Shiva temple in Tamil Nadu, India

Kuzhagar Temple or Kodi Kuzhagar Temple (கோடிக் குழகர் கோயில்) (also called Amrithakadeswarar Temple) is a Hindu temple dedicated to Shiva, located in the town of Kodikkarai in Tamil Nadu, India. Kuzhagar is revered in the 7th century Tamil Saiva canonical work, the Tevaram, written by Tamil saint poets known as the nayanars and classified as Paadal Petra Sthalam.

Kuzhagar temple is originally believed to have been built by the Cholas and it has several inscriptions dating back to the Chola period. The temple has six daily rituals at various times from 5:30 a.m. to 8 p.m., and three yearly festivals on its calendar. The annual Brahmotsavam (prime festival) is attended by thousands of devotees from far and near. The temple is maintained and administered by the Hindu Religious and Endowment Board of the Government of Tamil Nadu.

==Etymology and legend==
The town Kodikkarai is named after Kuzhagar, the presiding deity of the Kuzhagar Temple, a Hindu temple dedicated to Shiva. The 7th century Saiva canonical work Tevaram by Sundarar and Tirugnanasambandar mentions the place as Kuzhagar Kovil.

==History==
The recorded history of Kodikkarai is found from the inscriptions in Kuzhagar Temple and Vedaranyeswarar Temple. The inscriptions date from the reign of Aditya Chola (871–907 CE), Rajaraja Chola I (985–1014 CE), Rajendra Chola I (1012–1044 CE) and Kulothunga Chola I (1070–1120 CE) indicating various grants to the temple. An inscription dating back to Parantaka Chola mentions the gift of 90 sheep by a merchant to the temple for the maintenance of a perpetual lamp.

The region of Kodikkarai along with Vedaranyam continued to be a part of the Chola Empire and the Chola region emerged as a centre of Saivism during the reign of Kulothunga Chola I (1070–1120 CE). After the fall of Cholas during the reign of Rajendra Chola II in the 13th century CE, the erstwhile Chola region was caught under a power struggle between Pandyas and Hoysalas. The royal patronage continued to the temple during the rule of the Nayaks. The Negapatam region (modern day Nagapattinam district) was briefly captured by French troops led by Lally (1702–66 CE) in 1759 CE. The Tanjore district was annexed by British after the French failed to subdue the king of Tanjore. In modern times, the temple is maintained and administered by the Hindu Religious and Endowment Board of the Government of Tamil Nadu.

==The temple==
Kuzhagar temple complex has three prakarams (outer courtyard) and a five-tiered rajagopuram (gateway tower). The central shrine faces east and holds the image of Kuzhagar (Shiva) in the form of lingam made of granite. The granite images of the deities Ganesha (son of Shiva and god of wisdom), Murugan (son of Shiva and god of war), Nandi (the bull and vehicle of Shiva) and Navagraha (nine planetary deities) are located in the hall leading to the sanctum. As in other Shiva temples of Tamil Nadu, the first precinct or the walls around the sanctum of Kuzhagar has images of Dakshinamurthy (Shiva as the Teacher), Durga (warrior-goddess) and Chandikeswarar (a saint and devotee of Shiva). The second precinct is surrounded by granite walls.

Source material:
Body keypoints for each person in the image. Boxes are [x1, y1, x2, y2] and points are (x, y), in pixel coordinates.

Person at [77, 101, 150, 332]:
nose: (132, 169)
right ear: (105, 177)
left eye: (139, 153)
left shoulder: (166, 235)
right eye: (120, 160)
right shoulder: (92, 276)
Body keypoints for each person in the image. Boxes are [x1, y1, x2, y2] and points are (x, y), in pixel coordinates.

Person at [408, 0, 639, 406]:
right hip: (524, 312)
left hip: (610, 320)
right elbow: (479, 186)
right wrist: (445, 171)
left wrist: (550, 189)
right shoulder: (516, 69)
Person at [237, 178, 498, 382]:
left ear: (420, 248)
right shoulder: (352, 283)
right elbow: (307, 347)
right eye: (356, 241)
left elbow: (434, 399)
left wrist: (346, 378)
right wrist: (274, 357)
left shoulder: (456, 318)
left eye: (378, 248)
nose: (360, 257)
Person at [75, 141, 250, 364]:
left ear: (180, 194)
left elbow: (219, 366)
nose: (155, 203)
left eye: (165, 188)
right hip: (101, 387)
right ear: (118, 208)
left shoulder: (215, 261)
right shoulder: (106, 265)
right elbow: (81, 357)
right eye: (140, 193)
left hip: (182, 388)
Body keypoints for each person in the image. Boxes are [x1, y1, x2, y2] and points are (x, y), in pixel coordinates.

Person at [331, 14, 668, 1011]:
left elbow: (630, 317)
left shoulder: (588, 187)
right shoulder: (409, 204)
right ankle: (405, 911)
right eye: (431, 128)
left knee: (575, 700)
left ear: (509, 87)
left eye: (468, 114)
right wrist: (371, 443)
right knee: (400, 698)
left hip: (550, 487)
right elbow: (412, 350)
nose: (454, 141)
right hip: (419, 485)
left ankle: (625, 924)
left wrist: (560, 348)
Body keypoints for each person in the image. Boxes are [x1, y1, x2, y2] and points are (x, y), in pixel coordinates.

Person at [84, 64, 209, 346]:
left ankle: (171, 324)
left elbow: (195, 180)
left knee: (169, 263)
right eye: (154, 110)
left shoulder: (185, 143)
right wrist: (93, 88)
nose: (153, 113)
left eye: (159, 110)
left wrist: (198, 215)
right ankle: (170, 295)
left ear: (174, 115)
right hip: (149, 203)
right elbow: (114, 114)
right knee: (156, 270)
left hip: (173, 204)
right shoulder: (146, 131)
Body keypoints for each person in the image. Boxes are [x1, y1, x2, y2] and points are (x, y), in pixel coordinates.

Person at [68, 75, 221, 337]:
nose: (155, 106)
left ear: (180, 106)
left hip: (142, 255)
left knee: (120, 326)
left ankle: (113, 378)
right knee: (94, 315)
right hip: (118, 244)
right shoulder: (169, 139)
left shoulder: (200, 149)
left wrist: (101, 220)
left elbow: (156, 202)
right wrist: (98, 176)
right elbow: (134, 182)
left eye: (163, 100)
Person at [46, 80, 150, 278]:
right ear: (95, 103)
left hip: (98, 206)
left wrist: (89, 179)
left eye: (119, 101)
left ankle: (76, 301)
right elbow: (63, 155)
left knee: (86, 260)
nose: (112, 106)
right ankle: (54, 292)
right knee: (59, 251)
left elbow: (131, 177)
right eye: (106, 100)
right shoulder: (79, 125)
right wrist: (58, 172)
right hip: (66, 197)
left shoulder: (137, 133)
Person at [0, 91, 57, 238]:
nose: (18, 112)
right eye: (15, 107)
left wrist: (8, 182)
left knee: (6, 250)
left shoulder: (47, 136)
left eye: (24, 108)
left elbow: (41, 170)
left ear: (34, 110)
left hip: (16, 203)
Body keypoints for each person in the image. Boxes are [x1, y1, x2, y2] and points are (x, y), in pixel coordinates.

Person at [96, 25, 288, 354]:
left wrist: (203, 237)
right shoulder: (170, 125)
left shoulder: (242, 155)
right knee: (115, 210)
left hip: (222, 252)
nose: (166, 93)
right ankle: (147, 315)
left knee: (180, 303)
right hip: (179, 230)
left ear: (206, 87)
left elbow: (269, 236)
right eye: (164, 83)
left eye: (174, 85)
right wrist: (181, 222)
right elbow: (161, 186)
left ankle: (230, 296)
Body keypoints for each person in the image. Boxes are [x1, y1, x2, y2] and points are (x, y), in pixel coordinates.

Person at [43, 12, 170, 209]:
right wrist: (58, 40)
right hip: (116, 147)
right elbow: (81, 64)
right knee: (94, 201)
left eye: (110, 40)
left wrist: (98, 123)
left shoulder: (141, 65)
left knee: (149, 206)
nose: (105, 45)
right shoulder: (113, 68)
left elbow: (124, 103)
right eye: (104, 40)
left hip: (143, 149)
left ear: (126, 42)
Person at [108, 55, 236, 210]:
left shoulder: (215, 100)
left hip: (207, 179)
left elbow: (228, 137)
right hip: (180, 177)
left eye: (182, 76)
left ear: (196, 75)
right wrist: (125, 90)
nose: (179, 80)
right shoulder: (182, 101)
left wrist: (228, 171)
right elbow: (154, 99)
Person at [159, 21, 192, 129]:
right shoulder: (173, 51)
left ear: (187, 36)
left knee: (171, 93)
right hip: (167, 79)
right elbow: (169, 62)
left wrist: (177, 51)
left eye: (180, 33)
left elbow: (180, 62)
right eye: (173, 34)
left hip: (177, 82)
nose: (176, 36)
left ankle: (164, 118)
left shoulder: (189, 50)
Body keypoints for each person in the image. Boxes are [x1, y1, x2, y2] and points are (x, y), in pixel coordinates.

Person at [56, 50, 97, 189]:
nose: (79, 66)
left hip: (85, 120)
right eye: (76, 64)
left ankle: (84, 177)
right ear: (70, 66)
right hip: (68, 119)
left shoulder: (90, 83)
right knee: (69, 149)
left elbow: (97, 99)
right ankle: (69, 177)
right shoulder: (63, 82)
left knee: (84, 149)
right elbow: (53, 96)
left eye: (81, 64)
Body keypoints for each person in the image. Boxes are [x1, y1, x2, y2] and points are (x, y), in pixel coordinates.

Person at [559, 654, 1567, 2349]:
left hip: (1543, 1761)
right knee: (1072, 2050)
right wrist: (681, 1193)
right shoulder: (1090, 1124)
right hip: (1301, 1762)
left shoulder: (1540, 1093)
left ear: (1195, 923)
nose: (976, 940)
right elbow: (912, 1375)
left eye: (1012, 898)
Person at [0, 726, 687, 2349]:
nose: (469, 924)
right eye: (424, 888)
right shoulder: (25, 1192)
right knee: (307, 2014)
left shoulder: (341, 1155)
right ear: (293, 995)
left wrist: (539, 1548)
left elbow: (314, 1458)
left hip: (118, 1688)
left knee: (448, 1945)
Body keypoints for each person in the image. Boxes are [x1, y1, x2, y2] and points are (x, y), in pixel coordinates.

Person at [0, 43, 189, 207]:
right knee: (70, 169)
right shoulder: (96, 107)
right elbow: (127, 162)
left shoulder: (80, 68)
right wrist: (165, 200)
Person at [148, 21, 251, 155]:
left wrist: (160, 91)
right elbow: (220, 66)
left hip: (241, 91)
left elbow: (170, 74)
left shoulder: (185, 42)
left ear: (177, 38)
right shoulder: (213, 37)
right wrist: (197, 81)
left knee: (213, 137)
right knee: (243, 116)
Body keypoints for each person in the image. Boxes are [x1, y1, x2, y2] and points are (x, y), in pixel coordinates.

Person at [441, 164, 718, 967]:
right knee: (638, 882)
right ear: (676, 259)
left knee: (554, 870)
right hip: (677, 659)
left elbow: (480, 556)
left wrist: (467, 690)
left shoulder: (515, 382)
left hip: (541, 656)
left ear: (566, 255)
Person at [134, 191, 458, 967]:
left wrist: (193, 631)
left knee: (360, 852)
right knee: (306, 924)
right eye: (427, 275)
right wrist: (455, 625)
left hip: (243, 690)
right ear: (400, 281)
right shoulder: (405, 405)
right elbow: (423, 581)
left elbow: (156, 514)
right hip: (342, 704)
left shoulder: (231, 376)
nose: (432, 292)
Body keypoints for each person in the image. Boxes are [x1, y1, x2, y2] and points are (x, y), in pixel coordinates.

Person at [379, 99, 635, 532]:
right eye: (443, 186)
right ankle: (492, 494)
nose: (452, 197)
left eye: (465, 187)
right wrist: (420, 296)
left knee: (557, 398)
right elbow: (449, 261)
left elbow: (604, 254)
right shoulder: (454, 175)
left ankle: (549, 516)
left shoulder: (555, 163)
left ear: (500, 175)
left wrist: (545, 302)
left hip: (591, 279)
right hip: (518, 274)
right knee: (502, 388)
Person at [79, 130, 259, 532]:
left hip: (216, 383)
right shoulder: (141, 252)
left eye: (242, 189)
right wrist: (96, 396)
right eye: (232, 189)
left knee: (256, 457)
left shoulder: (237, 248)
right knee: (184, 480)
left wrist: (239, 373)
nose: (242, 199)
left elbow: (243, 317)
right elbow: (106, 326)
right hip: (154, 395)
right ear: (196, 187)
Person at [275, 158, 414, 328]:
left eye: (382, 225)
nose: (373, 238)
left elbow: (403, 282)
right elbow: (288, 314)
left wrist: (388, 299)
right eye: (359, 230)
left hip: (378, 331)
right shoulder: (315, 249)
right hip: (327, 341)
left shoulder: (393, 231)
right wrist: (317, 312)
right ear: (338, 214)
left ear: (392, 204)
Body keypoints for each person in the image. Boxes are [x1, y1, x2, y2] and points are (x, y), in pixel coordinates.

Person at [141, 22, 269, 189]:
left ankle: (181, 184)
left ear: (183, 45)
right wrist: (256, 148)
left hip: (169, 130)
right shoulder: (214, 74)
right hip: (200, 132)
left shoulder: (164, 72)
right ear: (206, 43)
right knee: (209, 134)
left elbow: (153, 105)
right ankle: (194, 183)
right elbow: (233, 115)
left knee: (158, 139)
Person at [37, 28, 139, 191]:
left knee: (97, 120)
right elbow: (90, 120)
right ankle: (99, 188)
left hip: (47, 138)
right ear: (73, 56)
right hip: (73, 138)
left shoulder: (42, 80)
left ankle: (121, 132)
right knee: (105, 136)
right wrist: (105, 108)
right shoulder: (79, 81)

Problem details: Copy the Kuzhagar Temple passage word for word, from "Shiva temple in" up to and including "Paadal Petra Sthalam.".

Answer to this task:
Shiva temple in Tamil Nadu, India

Kuzhagar Temple or Kodi Kuzhagar Temple (கோடிக் குழகர் கோயில்) (also called Amrithakadeswarar Temple) is a Hindu temple dedicated to Shiva, located in the town of Kodikkarai in Tamil Nadu, India. Kuzhagar is revered in the 7th century Tamil Saiva canonical work, the Tevaram, written by Tamil saint poets known as the nayanars and classified as Paadal Petra Sthalam.